## DIRECTIONS
Copy out all of the data below, swapping every "week-end" for "fin de semaine" and leaving everything else unchanged. Leave out the pictures.

## DATA TO PROCESS
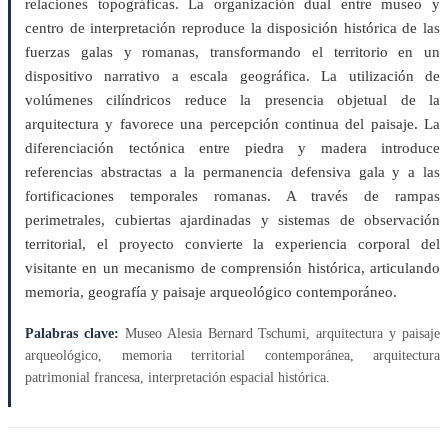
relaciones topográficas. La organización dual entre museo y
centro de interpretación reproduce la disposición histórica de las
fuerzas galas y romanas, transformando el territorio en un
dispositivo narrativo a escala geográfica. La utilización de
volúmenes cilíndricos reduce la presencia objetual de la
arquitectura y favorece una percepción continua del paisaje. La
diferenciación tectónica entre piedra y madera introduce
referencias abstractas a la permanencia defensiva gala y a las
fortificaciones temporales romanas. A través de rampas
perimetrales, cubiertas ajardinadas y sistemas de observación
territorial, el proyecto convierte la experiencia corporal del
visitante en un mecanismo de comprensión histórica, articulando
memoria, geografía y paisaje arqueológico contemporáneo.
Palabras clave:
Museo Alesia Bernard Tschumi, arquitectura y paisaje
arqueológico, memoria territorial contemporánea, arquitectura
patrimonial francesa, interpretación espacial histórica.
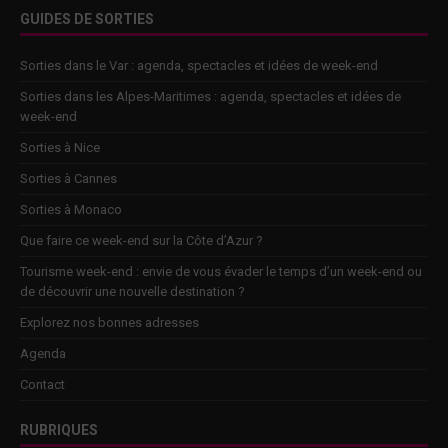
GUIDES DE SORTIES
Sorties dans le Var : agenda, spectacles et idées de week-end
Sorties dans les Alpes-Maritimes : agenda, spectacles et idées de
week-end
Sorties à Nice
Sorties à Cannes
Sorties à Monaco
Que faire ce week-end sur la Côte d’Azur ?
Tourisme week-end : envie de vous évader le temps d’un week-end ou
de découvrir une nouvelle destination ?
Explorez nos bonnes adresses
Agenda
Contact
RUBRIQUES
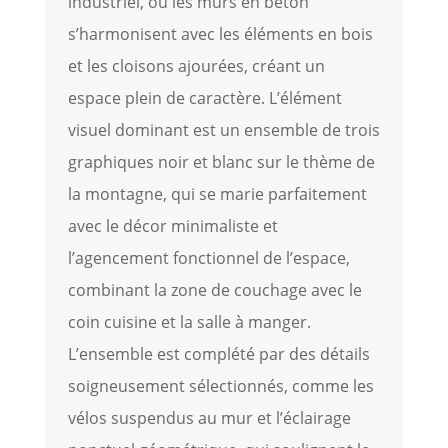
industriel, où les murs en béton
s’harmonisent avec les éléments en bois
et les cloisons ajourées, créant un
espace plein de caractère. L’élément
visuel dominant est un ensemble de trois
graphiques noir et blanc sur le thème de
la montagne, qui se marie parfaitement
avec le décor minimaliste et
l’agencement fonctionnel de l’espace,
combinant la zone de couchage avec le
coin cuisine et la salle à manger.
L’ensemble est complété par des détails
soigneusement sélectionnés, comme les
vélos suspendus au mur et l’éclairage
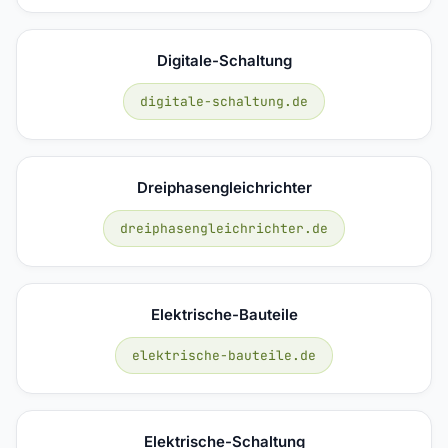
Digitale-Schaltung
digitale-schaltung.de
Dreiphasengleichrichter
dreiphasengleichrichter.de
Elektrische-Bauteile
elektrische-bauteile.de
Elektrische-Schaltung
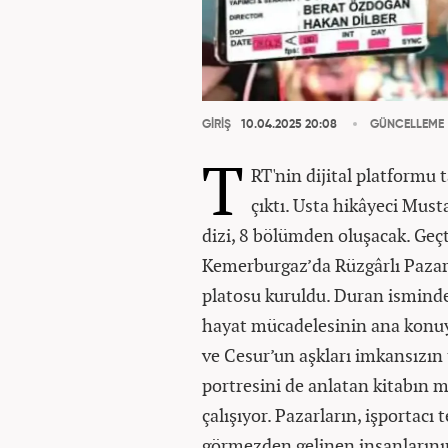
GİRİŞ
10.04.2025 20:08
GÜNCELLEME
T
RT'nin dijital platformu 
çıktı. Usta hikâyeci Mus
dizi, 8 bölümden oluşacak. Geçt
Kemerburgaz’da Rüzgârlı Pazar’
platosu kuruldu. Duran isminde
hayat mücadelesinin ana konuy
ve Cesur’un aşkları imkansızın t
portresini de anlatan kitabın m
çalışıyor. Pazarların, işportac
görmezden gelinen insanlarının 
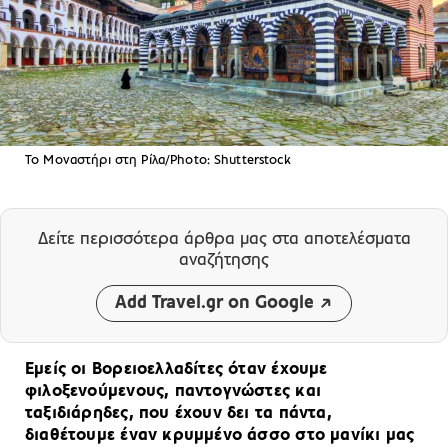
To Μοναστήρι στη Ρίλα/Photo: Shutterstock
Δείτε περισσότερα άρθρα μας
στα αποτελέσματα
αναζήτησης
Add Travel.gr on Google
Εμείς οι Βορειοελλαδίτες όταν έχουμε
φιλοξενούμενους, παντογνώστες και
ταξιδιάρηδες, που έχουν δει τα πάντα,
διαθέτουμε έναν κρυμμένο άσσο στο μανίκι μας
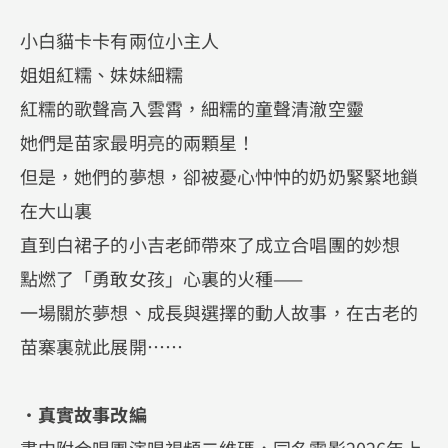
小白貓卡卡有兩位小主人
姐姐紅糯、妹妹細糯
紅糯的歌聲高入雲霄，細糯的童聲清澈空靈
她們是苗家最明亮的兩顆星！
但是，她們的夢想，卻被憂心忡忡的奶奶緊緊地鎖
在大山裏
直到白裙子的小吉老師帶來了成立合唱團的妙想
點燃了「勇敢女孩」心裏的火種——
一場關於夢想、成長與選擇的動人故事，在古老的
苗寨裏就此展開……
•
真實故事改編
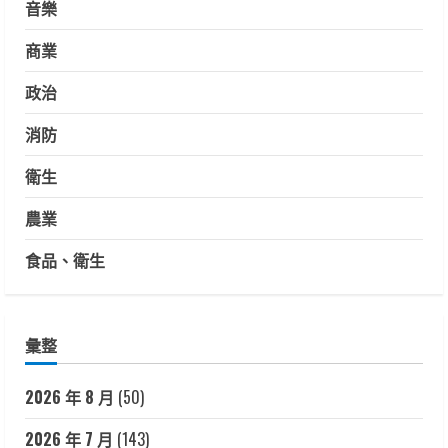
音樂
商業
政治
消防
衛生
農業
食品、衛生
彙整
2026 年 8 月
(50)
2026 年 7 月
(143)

## EXERCISE ANSWER
relaciones topográficas. La organización dual entre museo y
centro de interpretación reproduce la disposición histórica de las
fuerzas galas y romanas, transformando el territorio en un
dispositivo narrativo a escala geográfica. La utilización de
volúmenes cilíndricos reduce la presencia objetual de la
arquitectura y favorece una percepción continua del paisaje. La
diferenciación tectónica entre piedra y madera introduce
referencias abstractas a la permanencia defensiva gala y a las
fortificaciones temporales romanas. A través de rampas
perimetrales, cubiertas ajardinadas y sistemas de observación
territorial, el proyecto convierte la experiencia corporal del
visitante en un mecanismo de comprensión histórica, articulando
memoria, geografía y paisaje arqueológico contemporáneo.
Palabras clave:
Museo Alesia Bernard Tschumi, arquitectura y paisaje
arqueológico, memoria territorial contemporánea, arquitectura
patrimonial francesa, interpretación espacial histórica.
GUIDES DE SORTIES
Sorties dans le Var : agenda, spectacles et idées de fin de semaine
Sorties dans les Alpes-Maritimes : agenda, spectacles et idées de
fin de semaine
Sorties à Nice
Sorties à Cannes
Sorties à Monaco
Que faire ce fin de semaine sur la Côte d’Azur ?
Tourisme fin de semaine : envie de vous évader le temps d’un fin de semaine ou
de découvrir une nouvelle destination ?
Explorez nos bonnes adresses
Agenda
Contact
RUBRIQUES
industriel, où les murs en béton
s’harmonisent avec les éléments en bois
et les cloisons ajourées, créant un
espace plein de caractère. L’élément
visuel dominant est un ensemble de trois
graphiques noir et blanc sur le thème de
la montagne, qui se marie parfaitement
avec le décor minimaliste et
l’agencement fonctionnel de l’espace,
combinant la zone de couchage avec le
coin cuisine et la salle à manger.
L’ensemble est complété par des détails
soigneusement sélectionnés, comme les
vélos suspendus au mur et l’éclairage
Digitale-Schaltung
digitale-schaltung.de
Dreiphasengleichrichter
dreiphasengleichrichter.de
Elektrische-Bauteile
elektrische-bauteile.de
Elektrische-Schaltung
GİRİŞ
10.04.2025 20:08
GÜNCELLEME
T
RT'nin dijital platformu 
çıktı. Usta hikâyeci Mus
dizi, 8 bölümden oluşacak. Geçt
Kemerburgaz’da Rüzgârlı Pazar’
platosu kuruldu. Duran isminde
hayat mücadelesinin ana konuy
ve Cesur’un aşkları imkansızın t
portresini de anlatan kitabın m
çalışıyor. Pazarların, işportac
görmezden gelinen insanlarının 
To Μοναστήρι στη Ρίλα/Photo: Shutterstock
Δείτε περισσότερα άρθρα μας
στα αποτελέσματα
αναζήτησης
Add Travel.gr on Google
Εμείς οι Βορειοελλαδίτες όταν έχουμε
φιλοξενούμενους, παντογνώστες και
ταξιδιάρηδες, που έχουν δει τα πάντα,
διαθέτουμε έναν κρυμμένο άσσο στο μανίκι μας
小白貓卡卡有兩位小主人
姐姐紅糯、妹妹細糯
紅糯的歌聲高入雲霄，細糯的童聲清澈空靈
她們是苗家最明亮的兩顆星！
但是，她們的夢想，卻被憂心忡忡的奶奶緊緊地鎖
在大山裏
直到白裙子的小吉老師帶來了成立合唱團的妙想
點燃了「勇敢女孩」心裏的火種——
一場關於夢想、成長與選擇的動人故事，在古老的
苗寨裏就此展開……
•
真實故事改編
音樂
商業
政治
消防
衛生
農業
食品、衛生
彙整
2026 年 8 月
(50)
2026 年 7 月
(143)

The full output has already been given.